When the trust special administration process was first introduced in 2009, Labour Ministers told the House that it was to be used only as a last resort, and that must remain the position of the coalition Government today. I believe that that is the case.
Bob Stewart: What worries me is the trigger for the process. What level of debt would have to be achieved in order for one of these extraordinary witchfinders-general suddenly to appear in our area to sort out our hospitals?

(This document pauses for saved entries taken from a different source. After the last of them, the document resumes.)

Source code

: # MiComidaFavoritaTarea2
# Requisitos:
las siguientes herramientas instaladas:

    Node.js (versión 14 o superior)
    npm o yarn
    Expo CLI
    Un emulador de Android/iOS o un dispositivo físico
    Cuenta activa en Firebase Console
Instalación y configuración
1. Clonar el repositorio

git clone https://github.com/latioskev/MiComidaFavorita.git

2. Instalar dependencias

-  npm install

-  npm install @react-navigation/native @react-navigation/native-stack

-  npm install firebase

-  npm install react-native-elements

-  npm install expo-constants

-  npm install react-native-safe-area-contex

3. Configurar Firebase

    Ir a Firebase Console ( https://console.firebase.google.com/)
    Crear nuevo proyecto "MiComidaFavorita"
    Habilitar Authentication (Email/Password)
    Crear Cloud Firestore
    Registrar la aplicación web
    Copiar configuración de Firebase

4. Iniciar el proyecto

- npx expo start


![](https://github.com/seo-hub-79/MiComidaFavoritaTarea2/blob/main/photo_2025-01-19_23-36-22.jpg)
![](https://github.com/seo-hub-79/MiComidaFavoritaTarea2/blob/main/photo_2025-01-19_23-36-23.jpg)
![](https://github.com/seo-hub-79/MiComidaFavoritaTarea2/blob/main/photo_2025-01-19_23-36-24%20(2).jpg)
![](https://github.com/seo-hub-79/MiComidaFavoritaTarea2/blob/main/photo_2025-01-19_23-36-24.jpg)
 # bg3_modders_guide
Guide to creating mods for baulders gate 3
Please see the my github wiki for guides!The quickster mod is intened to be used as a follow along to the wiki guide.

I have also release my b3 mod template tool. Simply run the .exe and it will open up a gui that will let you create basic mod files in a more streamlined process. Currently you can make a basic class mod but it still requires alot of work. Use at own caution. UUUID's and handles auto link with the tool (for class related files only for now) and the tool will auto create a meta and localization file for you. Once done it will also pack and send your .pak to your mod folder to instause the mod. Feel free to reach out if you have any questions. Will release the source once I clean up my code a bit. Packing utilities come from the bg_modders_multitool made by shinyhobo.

Paul Burstow: The hon. Gentleman anticipates my next point. It is far from clear how the judgment should be made that a trust is failing. In my view, the gateway to the process should be a narrow one, and it should be jealously guarded. My concern is that so many trusts are sitting on top of private finance initiative debt, and that hospitals could be at risk as a consequence. That debt amounts, over time, to about £70 billion; a significant burden has been hung around the neck of the NHS. I want to ensure that we have processes that can recognise and manage that without tipping organisations into crisis unnecessarily.
Joan Walley: Does the right hon. Gentleman agree that trust special administrators coming in and making recommendations, as they have done in the case of Staffordshire, can completely undermine the hospitals that are being asked to take over the failing hospitals? Such a process brings about no resolution to the problem at all.
Paul Burstow: I think the hon. Lady will find some sympathy for that view.